EXERCISE:
Collect every line in the records below that contains the word "fruit", and copy each one as it appears.
=======
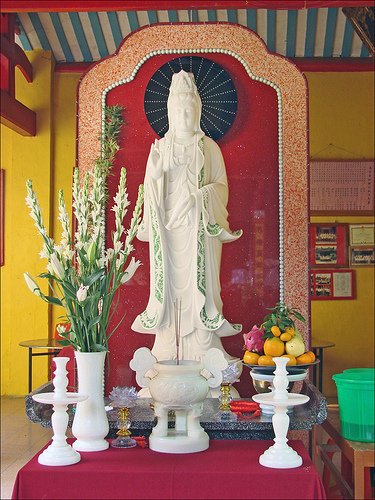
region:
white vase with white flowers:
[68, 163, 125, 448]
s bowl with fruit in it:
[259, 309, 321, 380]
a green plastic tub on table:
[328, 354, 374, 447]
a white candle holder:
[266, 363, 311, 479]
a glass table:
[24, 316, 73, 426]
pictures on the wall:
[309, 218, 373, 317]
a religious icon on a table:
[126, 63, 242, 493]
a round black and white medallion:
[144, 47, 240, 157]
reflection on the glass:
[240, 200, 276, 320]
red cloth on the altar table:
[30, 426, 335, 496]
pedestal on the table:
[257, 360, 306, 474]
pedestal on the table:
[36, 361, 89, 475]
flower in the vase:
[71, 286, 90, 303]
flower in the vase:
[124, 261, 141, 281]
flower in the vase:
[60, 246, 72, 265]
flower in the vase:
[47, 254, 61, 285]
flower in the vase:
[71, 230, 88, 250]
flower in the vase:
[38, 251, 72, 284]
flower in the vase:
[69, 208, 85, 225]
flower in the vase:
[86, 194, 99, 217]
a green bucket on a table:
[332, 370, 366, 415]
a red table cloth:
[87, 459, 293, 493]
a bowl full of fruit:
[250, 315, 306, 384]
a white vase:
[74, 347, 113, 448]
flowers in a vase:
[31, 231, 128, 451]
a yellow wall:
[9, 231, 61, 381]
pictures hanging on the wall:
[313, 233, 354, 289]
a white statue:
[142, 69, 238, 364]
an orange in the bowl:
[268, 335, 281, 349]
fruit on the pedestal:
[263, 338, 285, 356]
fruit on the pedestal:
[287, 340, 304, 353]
=======
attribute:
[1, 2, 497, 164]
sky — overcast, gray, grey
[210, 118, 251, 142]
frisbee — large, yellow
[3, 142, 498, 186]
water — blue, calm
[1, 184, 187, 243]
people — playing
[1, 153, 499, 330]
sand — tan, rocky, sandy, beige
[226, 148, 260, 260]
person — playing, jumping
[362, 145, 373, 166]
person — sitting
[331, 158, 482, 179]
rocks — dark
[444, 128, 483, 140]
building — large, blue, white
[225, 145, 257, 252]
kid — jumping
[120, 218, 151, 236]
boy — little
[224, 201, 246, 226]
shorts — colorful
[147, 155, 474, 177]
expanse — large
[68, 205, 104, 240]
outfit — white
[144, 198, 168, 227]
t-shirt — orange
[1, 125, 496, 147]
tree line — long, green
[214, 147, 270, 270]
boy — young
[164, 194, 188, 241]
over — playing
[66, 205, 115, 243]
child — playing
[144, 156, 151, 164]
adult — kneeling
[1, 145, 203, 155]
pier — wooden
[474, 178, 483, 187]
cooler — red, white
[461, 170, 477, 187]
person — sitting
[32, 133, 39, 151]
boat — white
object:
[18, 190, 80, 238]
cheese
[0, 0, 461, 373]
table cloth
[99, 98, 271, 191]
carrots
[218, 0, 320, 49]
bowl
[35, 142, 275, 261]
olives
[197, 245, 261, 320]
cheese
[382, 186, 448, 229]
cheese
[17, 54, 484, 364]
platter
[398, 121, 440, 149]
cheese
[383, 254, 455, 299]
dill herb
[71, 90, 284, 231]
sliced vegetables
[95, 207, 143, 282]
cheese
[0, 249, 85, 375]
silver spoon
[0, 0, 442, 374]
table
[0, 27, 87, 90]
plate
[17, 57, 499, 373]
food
=======
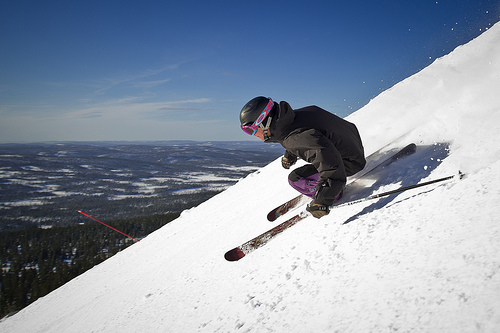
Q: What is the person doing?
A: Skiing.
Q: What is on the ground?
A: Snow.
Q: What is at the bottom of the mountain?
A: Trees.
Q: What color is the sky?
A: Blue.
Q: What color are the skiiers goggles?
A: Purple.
=======
RESULT OF THIS TASK:
s bowl with fruit in it:
a bowl full of fruit:
fruit on the pedestal:
fruit on the pedestal:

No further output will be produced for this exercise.